Per i pubblici ministeri Laura Pedio e Antonio Pastore avrebbe sfruttato il suo ruolo istituzionale per favorire la Fondazione Maugeri in cambio di tangenti e regali. Una tesi che ieri la corte della decima sezione penale del Tribunale milanese ha fatto sua condannando l’ex governatore della Regione Lombardia Roberto Formigoni a sei anni per corruzione e altrettanti di interdizione dai pubblici uffici. I giudici hanno anche disposto la confisca di beni appartenenti al senatore Ncd per un valore di 6,6 milioni di euro. Riconosciuti colpevoli anche i due presunti collettori delle tangenti e coimputati di Formigoni nel processo, il faccendiere della sanità lombarda Pierangelo Daccò e l’ex assessore della regione Lombardia Antonio Simone, condannati rispettivamente a 9 anni e 2 mesi e 8 anni e 8 mesi. Caduta, invece, l’accusa più grave di associazione a delinquere. «Sono amareggiato, ma sereno», è stato il commento di Formigoni subito dopo la lettura della sentenza.

A più di quattro anni dal giorno in cui ha ricevuto un avviso di garanzia per il cao Maugeri-San Raffaele (era il 14 giugno del 2012) per il Celeste arriva la prima condanna in uno dei sette procedimenti che finora lo hanno coinvolto (cinque si sono conclusi con l’assosuzione).
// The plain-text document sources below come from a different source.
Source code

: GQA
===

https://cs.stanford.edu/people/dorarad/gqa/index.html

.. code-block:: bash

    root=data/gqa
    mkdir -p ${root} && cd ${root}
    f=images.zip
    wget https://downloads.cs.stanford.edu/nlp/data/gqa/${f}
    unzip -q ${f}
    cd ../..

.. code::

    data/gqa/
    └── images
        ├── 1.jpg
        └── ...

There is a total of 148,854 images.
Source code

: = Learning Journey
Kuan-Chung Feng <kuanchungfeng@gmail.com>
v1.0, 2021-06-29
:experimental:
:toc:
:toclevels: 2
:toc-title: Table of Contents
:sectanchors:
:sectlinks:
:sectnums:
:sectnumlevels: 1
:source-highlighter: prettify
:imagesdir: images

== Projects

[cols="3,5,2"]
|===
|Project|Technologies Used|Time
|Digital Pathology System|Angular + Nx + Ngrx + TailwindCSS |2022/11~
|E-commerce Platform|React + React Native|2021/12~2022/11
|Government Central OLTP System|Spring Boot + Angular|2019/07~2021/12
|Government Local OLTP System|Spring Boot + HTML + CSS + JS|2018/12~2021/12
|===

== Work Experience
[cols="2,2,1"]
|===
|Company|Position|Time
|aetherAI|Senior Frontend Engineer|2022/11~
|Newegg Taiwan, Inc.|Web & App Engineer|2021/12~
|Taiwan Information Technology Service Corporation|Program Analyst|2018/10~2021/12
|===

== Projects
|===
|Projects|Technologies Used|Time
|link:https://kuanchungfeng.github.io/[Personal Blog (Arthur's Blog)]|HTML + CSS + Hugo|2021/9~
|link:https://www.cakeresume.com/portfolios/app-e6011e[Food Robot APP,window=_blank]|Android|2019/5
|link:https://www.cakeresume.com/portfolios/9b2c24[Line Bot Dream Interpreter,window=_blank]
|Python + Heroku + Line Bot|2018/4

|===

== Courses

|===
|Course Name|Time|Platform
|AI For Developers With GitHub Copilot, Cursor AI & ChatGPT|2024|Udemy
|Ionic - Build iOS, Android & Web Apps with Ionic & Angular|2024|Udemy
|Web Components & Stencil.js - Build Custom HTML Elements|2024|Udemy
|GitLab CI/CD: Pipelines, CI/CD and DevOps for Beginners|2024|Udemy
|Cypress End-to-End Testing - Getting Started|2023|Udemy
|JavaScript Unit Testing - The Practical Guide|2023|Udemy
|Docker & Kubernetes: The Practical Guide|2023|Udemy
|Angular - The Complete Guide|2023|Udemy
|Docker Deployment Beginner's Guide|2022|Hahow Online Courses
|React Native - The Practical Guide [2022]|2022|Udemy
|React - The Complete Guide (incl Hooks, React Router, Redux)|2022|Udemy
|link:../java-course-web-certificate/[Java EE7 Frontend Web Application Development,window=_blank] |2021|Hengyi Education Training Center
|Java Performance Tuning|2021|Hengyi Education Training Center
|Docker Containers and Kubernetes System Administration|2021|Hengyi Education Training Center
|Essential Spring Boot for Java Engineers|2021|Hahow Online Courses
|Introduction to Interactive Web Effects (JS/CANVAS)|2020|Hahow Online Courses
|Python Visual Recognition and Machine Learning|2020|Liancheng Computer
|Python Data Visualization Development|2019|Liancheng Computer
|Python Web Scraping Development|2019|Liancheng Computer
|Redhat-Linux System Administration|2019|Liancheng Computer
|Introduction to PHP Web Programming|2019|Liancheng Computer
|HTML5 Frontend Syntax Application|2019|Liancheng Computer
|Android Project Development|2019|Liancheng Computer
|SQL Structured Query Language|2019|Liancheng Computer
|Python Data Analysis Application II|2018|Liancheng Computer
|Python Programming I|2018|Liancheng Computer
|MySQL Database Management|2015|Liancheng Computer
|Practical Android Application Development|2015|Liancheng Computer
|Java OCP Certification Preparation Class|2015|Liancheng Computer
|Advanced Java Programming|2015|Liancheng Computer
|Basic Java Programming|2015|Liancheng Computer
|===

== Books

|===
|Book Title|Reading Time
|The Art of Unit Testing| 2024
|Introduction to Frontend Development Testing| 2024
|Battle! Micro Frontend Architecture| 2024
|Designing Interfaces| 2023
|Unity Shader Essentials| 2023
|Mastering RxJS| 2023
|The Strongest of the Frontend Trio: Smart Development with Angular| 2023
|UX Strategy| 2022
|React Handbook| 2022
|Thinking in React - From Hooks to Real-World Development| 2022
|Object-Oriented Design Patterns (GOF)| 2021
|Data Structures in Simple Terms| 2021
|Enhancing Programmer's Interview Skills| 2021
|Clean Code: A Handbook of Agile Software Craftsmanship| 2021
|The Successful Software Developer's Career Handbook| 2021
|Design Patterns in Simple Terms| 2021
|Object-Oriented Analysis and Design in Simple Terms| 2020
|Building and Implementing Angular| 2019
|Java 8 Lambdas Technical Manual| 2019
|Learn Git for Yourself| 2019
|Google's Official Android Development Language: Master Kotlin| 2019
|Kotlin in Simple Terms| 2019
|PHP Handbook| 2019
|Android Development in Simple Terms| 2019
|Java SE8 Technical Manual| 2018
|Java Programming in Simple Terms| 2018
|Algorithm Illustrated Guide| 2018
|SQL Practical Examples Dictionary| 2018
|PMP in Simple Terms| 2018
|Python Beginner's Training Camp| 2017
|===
L’inchiesta della procura milanese riguarda presunti rimborsi indebiti per prestazioni sanitarie erogate dalla Fondazione Maugeri e stanziati dal Pirellone e dall’ospedale San Raffaele in cambio di viaggi e vacanze ai Caraibi pagati a Formigoni e al suo entourage. Secondo l’accusa tra il 1997 e 2011 la Maugeri avrebbe versato circa 61 milioni di euro in conti e società riconducibili e Daccò e Simone, mentre altri 9 milioni di euro sarebbero stati pagati a Daccò dal San Raffaele.

Un fiume di denaro enorme, una parte del quale – almeno 8 milioni di euro secondo l’accusa – sarebbe finita a Formigoni sotto forma di vacanze, uso di yacht, sconto sull’acquisto di una villa in Sardegna e finanziamenti alla campagna elettorale del 2010. Soldi e regali in cambio di «un continuo crescendo» di stanziamenti, secondo i pm, che hanno calcolato in 200 milioni di euro i rimborsi ottenuti, grazie a delebere di Giunta favorevoli, dalla fondazione pavese per rimborsi indebiti. Per dieci anni – aveva spiegato in aula la pm Pedio – «Formigoni non ha speso un euro dei suoi soldi» utilizzando il contante ottenuto da Daccò e Simone.

Accuse che Formigoni ha sempre respinto. Prima dichiarando di aver sempre restituito a Daccò i soldi spesi per le vacanze, salvo poi non trovare nessuna ricevuta che dimostrasse i rimborsi. Poi cambiando versione: «Io accettavo i suoi inviti per i viaggi – spiegò in aula nel luglio del 2015, rifiutandosi però di rispondere alle domande dei pm – e Daccò si faceva carico delle spese e non ha mai chiesto nulla, anzi io ho provato a pagare e forse una volta ci sono riuscito e poi cercavo di sdebitarmi con delle cene a casa mia o con visite in località turistiche».

Tra i beni sequestrati ieri a Formigoni ci sono tra cui la quota del 50% di proprietà di una villa in Sardegna il cui acquisto era stato uno dei punti al centro dell’inchiesta, isieme a quote di proprietà di altre sei abitazioni, da San Remo a Lecco, due box, quadri, un terreno, un ufficio, un negozio, tre auto e conti correnti. Per Daccò è stato disposto il sequestro di corca 34 milioni di euro, il più alto tra gli imputati, mentre a carico dei tre imputati è stata disposta una provvisionale di risarcimento di 3 milioni di euro a favore della regione Lombardia. Caute le reazioni della maggioranza in regione.

L’attuale governatore della Lombardia Roberto Maroni si è limitato a a un generico «non ho commenti da fare. Prendo atto di questa vicenda e punto». Solidarietà – ricordando come un imputato è innocente fino al terzo grado di giudizio – da parte di Area popolare. «Gli sono vicino i questo moemnto di amarezza, ma sono lieto che l’accusa più infamante, quella di associazione a delinquere, sia caduta», ha detto Maurizio Lupi. Per il M5S, invece, Formigoni deve dimettersi da presidente della commissione Agricoltura del Senato.
Carica, ha ricordato il deputato grillino Alessandro Di Battista, ottenuta «grazie ai voti del Pd».